Some models may perform better with some datetime attributes being one hot encoded. Currently, we have to use the datetime_attribute_timeseries() function to generate these encodings. Using this function for only one-hot encoded attributes and the add_encoder parameter for others requires more custom code from users.
Describe proposed solution
Adding a OneHotTemporalEncoder class which generates one hot encodings for date time attributes. The encoder should be used by SequentialEncoder and by the add_encoder parameter of models.
Hi @konsram and thanks for opening this issue. We haven't added the one-hot encoded encoder (yet) because the number of generated features may differ based on the forecast horizon / output chunk during inference.
E.g. assume you want to one-hot encode the month you have a series with hourly frequency spanning over 2 years. Now you want to forecast the next 24 hours.
During training the one hot encoding works fine and generates 12 month-features (or 11). But during inference, there would only be a single month feature (from the 24 hour horizon).
We would have to write some logic to handle this case.
I can add it to our backlog. Would this be something you would like to contribute? :)
Hi @dennisbader, thanks for your reply. Wouldn't it be possible to implement a one-hot encoder similar to the CyclicTemporalEncoder, using the datetime_attribute_timeseries() function? In this case the implementations of accept_transformer() and encoding_n_components() should depend on the selected attribute and the frequency of the time index (e.g. not generating 60 features for the attribute minute when we have a frequency of 15 minutes).
I don't quite understand why the single month feature in your example would be a problem, except that the value is rather static in this specific case.
Hi @konsram, the number of features that the model was trained on must be equal to the number of features used for prediction. In my example above, the training set would contain 12 features for all months (because the data covers two years, hence we observe all 12 months).
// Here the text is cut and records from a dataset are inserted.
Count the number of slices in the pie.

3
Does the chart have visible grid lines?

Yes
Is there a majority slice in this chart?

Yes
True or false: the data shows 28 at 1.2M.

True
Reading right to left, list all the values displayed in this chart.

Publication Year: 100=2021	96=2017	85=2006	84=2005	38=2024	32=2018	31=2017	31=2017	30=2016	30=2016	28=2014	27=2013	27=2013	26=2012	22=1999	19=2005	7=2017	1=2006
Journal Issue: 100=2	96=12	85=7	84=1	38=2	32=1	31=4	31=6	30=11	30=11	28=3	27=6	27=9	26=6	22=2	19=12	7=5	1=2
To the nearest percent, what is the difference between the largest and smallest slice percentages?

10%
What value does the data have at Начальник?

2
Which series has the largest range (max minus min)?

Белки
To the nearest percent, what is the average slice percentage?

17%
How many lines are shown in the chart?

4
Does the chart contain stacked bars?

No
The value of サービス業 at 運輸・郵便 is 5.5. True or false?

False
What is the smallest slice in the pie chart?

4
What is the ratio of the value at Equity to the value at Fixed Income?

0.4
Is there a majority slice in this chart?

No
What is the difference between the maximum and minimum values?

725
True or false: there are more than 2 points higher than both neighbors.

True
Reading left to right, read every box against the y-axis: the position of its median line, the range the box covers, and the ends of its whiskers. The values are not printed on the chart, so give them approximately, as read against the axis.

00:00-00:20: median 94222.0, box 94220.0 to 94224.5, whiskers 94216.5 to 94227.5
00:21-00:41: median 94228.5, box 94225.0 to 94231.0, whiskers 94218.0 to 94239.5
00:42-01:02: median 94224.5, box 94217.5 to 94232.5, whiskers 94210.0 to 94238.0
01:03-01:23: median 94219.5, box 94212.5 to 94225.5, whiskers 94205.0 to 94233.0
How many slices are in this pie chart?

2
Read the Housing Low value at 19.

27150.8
During prediction, the encoder would only generate one feature for the month X (because the horizon only covers 24 hours).
So we would have to make sure that even in that case, the encoder would still add all remaining month features (11) filled with zeros.
Of course it's possible, but I wanted to mention what we need to take into account, and why it's not "as simple" as for the other encoders.
Hi @dennisbader, thanks for the clarification. I’ll try to contribute to this, but I’ll need to see when I can get to it.
Sound great, thanks @konsram 🚀
While implementing this feature, I noticed an inconsistency in the implementation of datetime_attribute_timeseries regarding datetime attributes with a variable maximum number of unique values, such as day, dayofyear, and week. For dayofyear and week, the cyclic encoding always uses the maximum possible attribute value (365 or 366 for days, 52 or 53 for weeks) to calculate the period, depending on whether a leap year is present. In contrast, for the day attribute, the period depends on the maximum number of days in each month, so day is encoded relatively, while the other attributes are encoded absolutely. I suggest making this behavior consistent and allowing users to configure it.
Another aspect users might want to control is how one-hot-encoded attributes handle leap years. If we use the raw attributes from pandas, days or weeks after February will have different encodings depending on whether it is a leap year. For fixed holidays like New Year's Eve, this may be undesirable, as the day would be encoded either in the 365th or 366th dummy variable. Instead, users might prefer to always encode December 31st as the 366th dummy variable. What do you think about adding a parameter to control this behavior?